**INFORMATION:**
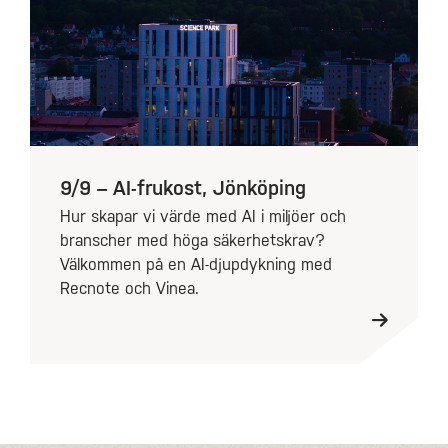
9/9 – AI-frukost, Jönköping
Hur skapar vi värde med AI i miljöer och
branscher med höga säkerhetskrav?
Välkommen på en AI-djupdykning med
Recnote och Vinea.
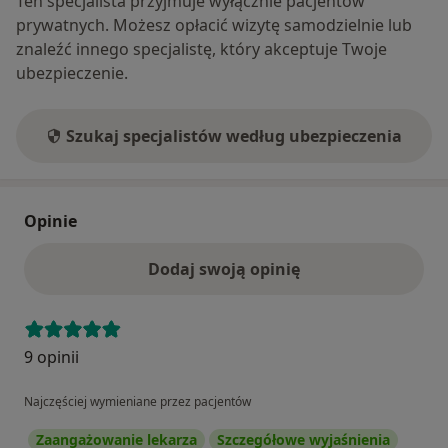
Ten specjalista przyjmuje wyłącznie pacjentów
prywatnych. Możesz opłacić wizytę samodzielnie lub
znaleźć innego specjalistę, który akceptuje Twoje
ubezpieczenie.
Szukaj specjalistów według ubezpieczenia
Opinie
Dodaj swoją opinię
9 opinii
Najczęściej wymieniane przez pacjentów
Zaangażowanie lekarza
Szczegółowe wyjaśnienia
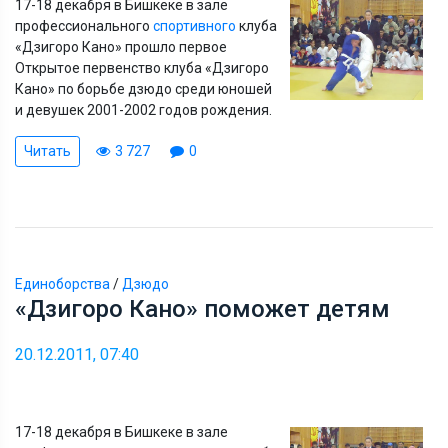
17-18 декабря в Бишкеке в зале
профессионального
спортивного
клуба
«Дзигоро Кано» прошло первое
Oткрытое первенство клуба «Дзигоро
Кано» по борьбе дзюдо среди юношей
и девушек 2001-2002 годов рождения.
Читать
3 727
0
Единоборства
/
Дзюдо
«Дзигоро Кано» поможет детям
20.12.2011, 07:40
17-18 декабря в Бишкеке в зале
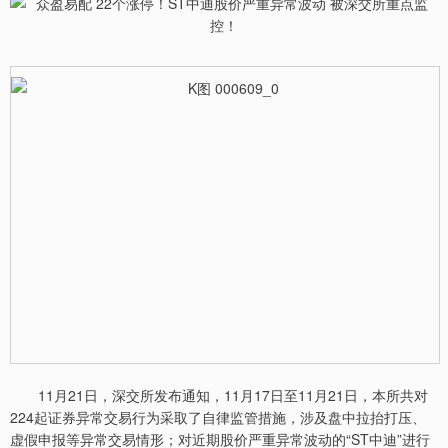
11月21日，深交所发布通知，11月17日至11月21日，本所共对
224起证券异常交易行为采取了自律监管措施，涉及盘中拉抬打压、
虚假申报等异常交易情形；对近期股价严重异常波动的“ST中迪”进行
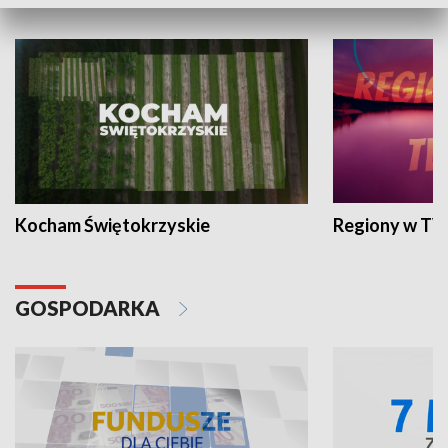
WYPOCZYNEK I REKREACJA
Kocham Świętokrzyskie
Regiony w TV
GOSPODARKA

**WORK INSTRUCTIONS:**
Copy out, word for word, the text read from every item above, and leave out the pictures.

**EXERCISE RESPONSE:**
9/9 – AI-frukost, Jönköping
Hur skapar vi värde med AI i miljöer och
branscher med höga säkerhetskrav?
Välkommen på en AI-djupdykning med
Recnote och Vinea.
Ten specjalista przyjmuje wyłącznie pacjentów
prywatnych. Możesz opłacić wizytę samodzielnie lub
znaleźć innego specjalistę, który akceptuje Twoje
ubezpieczenie.
Szukaj specjalistów według ubezpieczenia
Opinie
Dodaj swoją opinię
9 opinii
Najczęściej wymieniane przez pacjentów
Zaangażowanie lekarza
Szczegółowe wyjaśnienia
17-18 декабря в Бишкеке в зале
профессионального
спортивного
клуба
«Дзигоро Кано» прошло первое
Oткрытое первенство клуба «Дзигоро
Кано» по борьбе дзюдо среди юношей
и девушек 2001-2002 годов рождения.
Читать
3 727
0
Единоборства
/
Дзюдо
«Дзигоро Кано» поможет детям
20.12.2011, 07:40
17-18 декабря в Бишкеке в зале
11月21日，深交所发布通知，11月17日至11月21日，本所共对
224起证券异常交易行为采取了自律监管措施，涉及盘中拉抬打压、
虚假申报等异常交易情形；对近期股价严重异常波动的“ST中迪”进行
WYPOCZYNEK I REKREACJA
Kocham Świętokrzyskie
Regiony w TV
GOSPODARKA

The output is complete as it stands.